== EXTRACTED ENTRIES

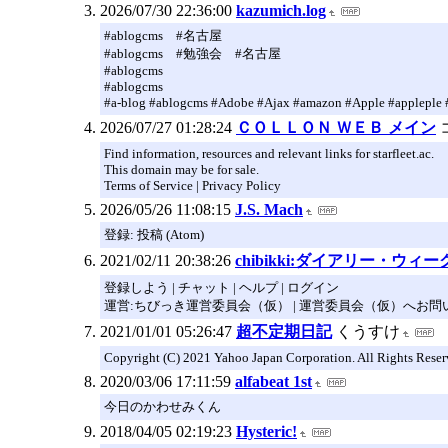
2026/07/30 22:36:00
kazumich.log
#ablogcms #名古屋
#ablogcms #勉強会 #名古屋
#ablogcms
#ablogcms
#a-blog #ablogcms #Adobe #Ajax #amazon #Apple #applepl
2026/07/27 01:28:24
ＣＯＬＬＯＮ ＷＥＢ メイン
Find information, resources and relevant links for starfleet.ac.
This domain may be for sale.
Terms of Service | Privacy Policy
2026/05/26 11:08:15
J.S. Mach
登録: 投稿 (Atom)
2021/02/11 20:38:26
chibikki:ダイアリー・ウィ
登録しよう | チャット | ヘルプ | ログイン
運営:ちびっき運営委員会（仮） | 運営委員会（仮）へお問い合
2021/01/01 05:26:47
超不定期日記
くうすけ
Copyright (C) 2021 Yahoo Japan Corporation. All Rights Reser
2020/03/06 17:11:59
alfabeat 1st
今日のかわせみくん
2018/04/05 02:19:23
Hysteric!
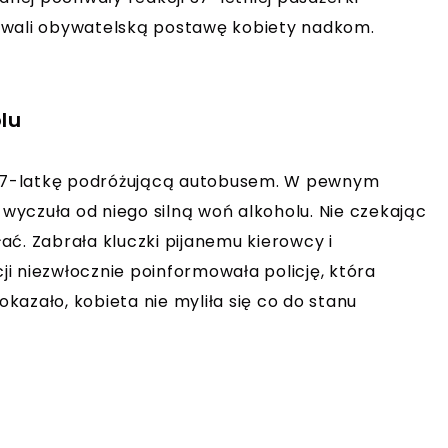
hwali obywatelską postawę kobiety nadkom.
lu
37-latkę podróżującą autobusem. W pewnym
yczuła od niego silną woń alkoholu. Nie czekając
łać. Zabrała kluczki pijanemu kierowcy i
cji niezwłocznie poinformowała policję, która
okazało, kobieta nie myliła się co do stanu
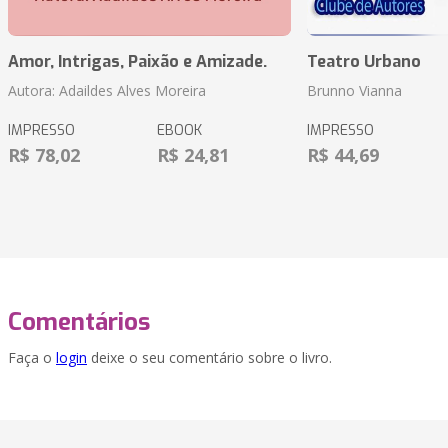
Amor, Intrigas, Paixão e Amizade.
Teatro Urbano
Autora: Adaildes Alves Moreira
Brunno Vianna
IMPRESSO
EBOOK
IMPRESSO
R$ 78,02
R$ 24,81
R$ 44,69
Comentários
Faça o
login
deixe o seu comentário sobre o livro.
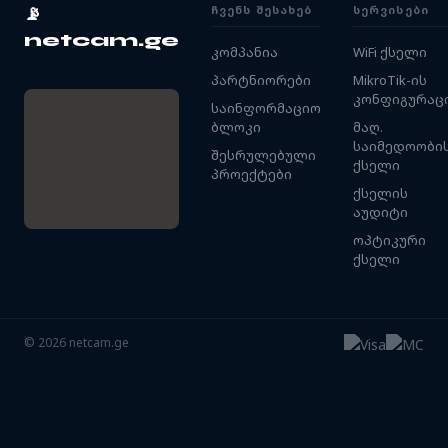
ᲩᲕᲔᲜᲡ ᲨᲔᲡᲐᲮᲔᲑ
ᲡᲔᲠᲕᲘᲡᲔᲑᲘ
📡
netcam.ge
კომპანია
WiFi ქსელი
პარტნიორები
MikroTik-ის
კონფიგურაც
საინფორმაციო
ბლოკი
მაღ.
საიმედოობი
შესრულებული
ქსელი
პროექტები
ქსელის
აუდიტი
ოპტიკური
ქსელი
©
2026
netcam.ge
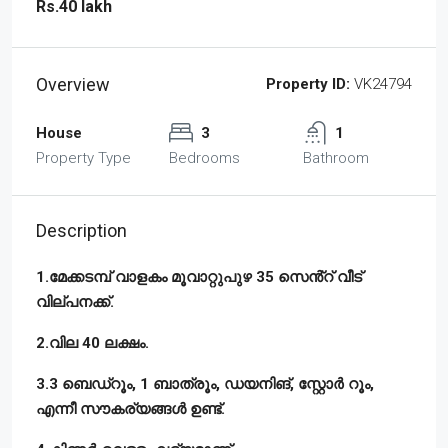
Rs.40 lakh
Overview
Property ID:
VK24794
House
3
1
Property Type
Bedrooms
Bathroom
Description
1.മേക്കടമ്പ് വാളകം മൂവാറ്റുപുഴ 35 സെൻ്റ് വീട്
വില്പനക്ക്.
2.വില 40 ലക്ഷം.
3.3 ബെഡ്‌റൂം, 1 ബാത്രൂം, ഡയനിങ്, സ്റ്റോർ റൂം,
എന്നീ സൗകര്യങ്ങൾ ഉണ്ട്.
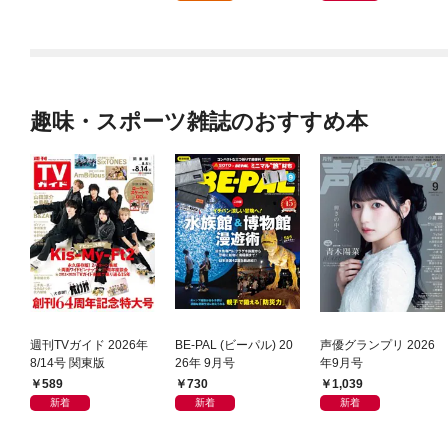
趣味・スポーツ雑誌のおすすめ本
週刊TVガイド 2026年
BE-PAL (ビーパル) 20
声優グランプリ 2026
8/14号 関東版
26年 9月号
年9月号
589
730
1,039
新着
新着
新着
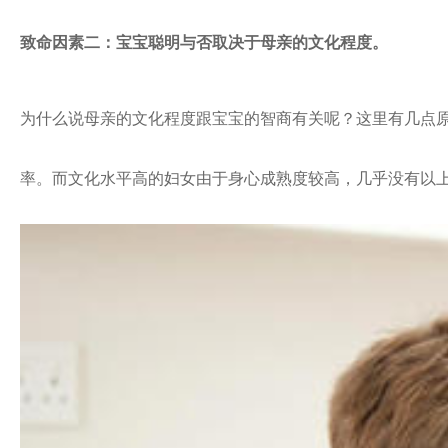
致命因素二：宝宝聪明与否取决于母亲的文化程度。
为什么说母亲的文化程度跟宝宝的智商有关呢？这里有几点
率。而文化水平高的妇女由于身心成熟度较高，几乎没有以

====

### EXERCISE DETAILS
Every entry above needs to be duplicated precisely, and none of the pictures should appear.

### SOLUTION FOR THIS EXERCISE
2026/07/30 22:36:00
kazumich.log
#ablogcms #名古屋
#ablogcms #勉強会 #名古屋
#ablogcms
#ablogcms
#a-blog #ablogcms #Adobe #Ajax #amazon #Apple #applepl
2026/07/27 01:28:24
ＣＯＬＬＯＮ ＷＥＢ メイン
Find information, resources and relevant links for starfleet.ac.
This domain may be for sale.
Terms of Service | Privacy Policy
2026/05/26 11:08:15
J.S. Mach
登録: 投稿 (Atom)
2021/02/11 20:38:26
chibikki:ダイアリー・ウィ
登録しよう | チャット | ヘルプ | ログイン
運営:ちびっき運営委員会（仮） | 運営委員会（仮）へお問い合
2021/01/01 05:26:47
超不定期日記
くうすけ
Copyright (C) 2021 Yahoo Japan Corporation. All Rights Reser
2020/03/06 17:11:59
alfabeat 1st
今日のかわせみくん
2018/04/05 02:19:23
Hysteric!
hwali obywatelską postawę kobiety nadkom.
lu
37-latkę podróżującą autobusem. W pewnym
yczuła od niego silną woń alkoholu. Nie czekając
łać. Zabrała kluczki pijanemu kierowcy i
cji niezwłocznie poinformowała policję, która
okazało, kobieta nie myliła się co do stanu
Amor, Intrigas, Paixão e Amizade.
Teatro Urbano
Autora: Adaildes Alves Moreira
Brunno Vianna
IMPRESSO
EBOOK
IMPRESSO
R$ 78,02
R$ 24,81
R$ 44,69
Comentários
Faça o
login
deixe o seu comentário sobre o livro.
ᲩᲕᲔᲜᲡ ᲨᲔᲡᲐᲮᲔᲑ
ᲡᲔᲠᲕᲘᲡᲔᲑᲘ
📡
netcam.ge
კომპანია
WiFi ქსელი
პარტნიორები
MikroTik-ის
კონფიგურაც
საინფორმაციო
ბლოკი
მაღ.
საიმედოობი
შესრულებული
ქსელი
პროექტები
ქსელის
აუდიტი
ოპტიკური
ქსელი
©
2026
netcam.ge
Rs.40 lakh
Overview
Property ID:
VK24794
House
3
1
Property Type
Bedrooms
Bathroom
Description
1.മേക്കടമ്പ് വാളകം മൂവാറ്റുപുഴ 35 സെൻ്റ് വീട്
വില്പനക്ക്.
2.വില 40 ലക്ഷം.
3.3 ബെഡ്‌റൂം, 1 ബാത്രൂം, ഡയനിങ്, സ്റ്റോർ റൂം,
എന്നീ സൗകര്യങ്ങൾ ഉണ്ട്.
趣味・スポーツ雑誌のおすすめ本
週刊TVガイド 2026年
BE-PAL (ビーパル) 20
声優グランプリ 2026
8/14号 関東版
26年 9月号
年9月号
589
730
1,039
新着
新着
新着
致命因素二：宝宝聪明与否取决于母亲的文化程度。
为什么说母亲的文化程度跟宝宝的智商有关呢？这里有几点
率。而文化水平高的妇女由于身心成熟度较高，几乎没有以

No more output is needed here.